How quickly is Obama destroying his presidency? It's coming apart at a rate that must be alarming to the White House.
Obama's domestic battles have taken their toll, as his approval ratings on key issues have sunk to the lowest points of his presidency. On health care, 53 percent disapprove of his performance, a new high. On the economy, 52 percent disapprove, also a new high mark in Post-ABC polling. Same on the deficit, on which 56 percent now disapprove of his stewardship.
Even after two arm-twisting sessions over the past week, his own party continues to stall efforts to pass health care reform.
Despite a one-on-one meeting Tuesday with President Barack Obama that lasted 30 minutes, Sen. Ben Nelson, D-Neb., said he still has concerns about abortion and other issues. Nelson, the only known holdout among 60 senators whose votes are needed to move the bill, said it had been his third meeting in eight days with the president.
Maybe Ben is starting to enjoy all the face time with the President. Perhaps he's waiting to be paid off with some sort of incredible benefit for his district with our money. Or - and I admit it's hard to imagine - he actually has a belief system that he won't violate in order to satisfy political expediency.
Just as unhappy with the legislation was former Democratic Party Chairman Howard Dean, an outspoken liberal. Interviewed on ABC's "Good Morning America," the physician and former presidential candidate said the Senate bill has some good provisions, "but there has to be a line beyond which you think the bill is bad for the country."
Meanwhile, the GOP has found a way to delay things a bit, using a parliamentary procedure to bog things down as Obama gets weaker by the minute, forcing the Senate clerk to read a 767 page amendment by Vermont socialist Bernie Sanders.
GOP Sen. Tom Coburn of Oklahoma had sought approval to require that any amendment considered by the Senate must be offered 72 hours in advance and with a full cost report. When he was rebuffed by Democratic Sen. Max Baucus of Montana, Coburn invoked his right to require that an amendment by another Democrat be read aloud. That sent the Senate into limbo, since the amendment by Vermont Independent Bernie Sanders is 767 pages long. It calls for guaranteeing coverage to all through a public program similar to Medicare and is not expected to pass.

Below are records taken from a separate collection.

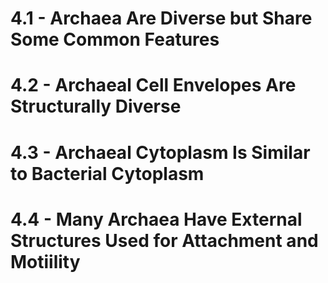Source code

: # 4.1 - Archaea Are Diverse but Share Some Common Features
# 4.2 - Archaeal Cell Envelopes Are Structurally Diverse
# 4.3 - Archaeal Cytoplasm Is Similar to Bacterial Cytoplasm
# 4.4 - Many Archaea Have External Structures Used for Attachment and Motiility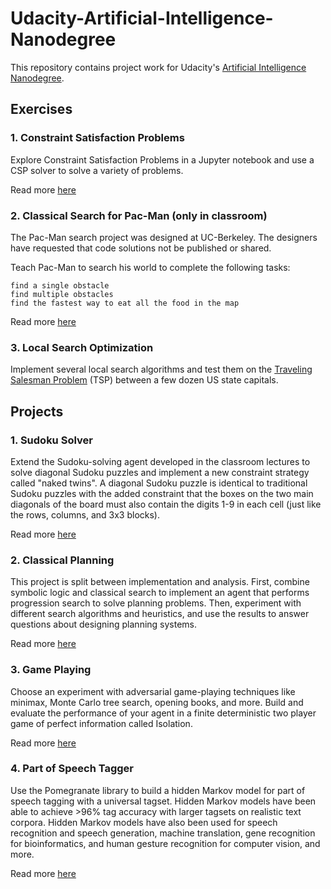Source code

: # Udacity-Artificial-Intelligence-Nanodegree

This repository contains project work for Udacity's [Artificial Intelligence Nanodegree](https://www.udacity.com/course/ai-artificial-intelligence-nanodegree--nd898).

## Exercises

### 1. Constraint Satisfaction Problems

Explore Constraint Satisfaction Problems in a Jupyter notebook and use a CSP solver to solve a variety of problems.

Read more [here](/Exercises/1_Constraint%20Satisfaction)


### 2. Classical Search for Pac-Man (only in classroom)

The Pac-Man search project was designed at UC-Berkeley.
The designers have requested that code solutions not be published or shared.

Teach Pac-Man to search his world to complete the following tasks:

    find a single obstacle
    find multiple obstacles
    find the fastest way to eat all the food in the map

Read more [here](http://ai.berkeley.edu/search.html)


### 3. Local Search Optimization

Implement several local search algorithms and test them on the [Traveling Salesman Problem](https://en.wikipedia.org/wiki/Travelling_salesman_problem) (TSP) between a few dozen US state capitals.


## Projects

### 1. Sudoku Solver

Extend the Sudoku-solving agent developed in the classroom lectures to solve diagonal Sudoku puzzles and implement a new constraint strategy called "naked twins". A diagonal Sudoku puzzle is identical to traditional Sudoku puzzles with the added constraint that the boxes on the two main diagonals of the board must also contain the digits 1-9 in each cell (just like the rows, columns, and 3x3 blocks).

Read more [here](/Projects/1_Sudoku)


### 2. Classical Planning

This project is split between implementation and analysis. First, combine symbolic logic and classical search to implement an agent that performs progression search to solve planning problems. Then, experiment with different search algorithms and heuristics, and use the results to answer questions about designing planning systems.

Read more [here](/Projects/2_Classical%20Planning)


### 3. Game Playing

Choose an experiment with adversarial game-playing techniques like minimax, Monte Carlo tree search, opening books, and more.  Build and evaluate the performance of your agent in a finite deterministic two player game of perfect information called Isolation.

Read more [here](/Projects/3_Adversarial%20Search)


### 4. Part of Speech Tagger

Use the Pomegranate library to build a hidden Markov model for part of speech tagging with a universal tagset. Hidden Markov models have been able to achieve >96% tag accuracy with larger tagsets on realistic text corpora. Hidden Markov models have also been used for speech recognition and speech generation, machine translation, gene recognition for bioinformatics, and human gesture recognition for computer vision, and more.

Read more [here](/Projects/4_HMM%20Tagger)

As the President gets less popular, as Americans become more solidly opposed to his policies, his ability to pass legislation that even Democrats in Congress oppose, like healthcare, becomes more fragile.
Under the weight of these more negative reviews, the president's overall approval rating has dipped to 50 percent, down from 56 percent a month ago. Other national surveys have recorded his ratings at or below 50 percent in recent weeks, but this is his lowest level yet in a Post-ABC News survey.
When the Senate passes healthcare, then it's on to a bi-cameral conference committee that has to iron out differences between the Senate and House versions, which are vast. How exciting it would be to see the whole ugly bill collapse.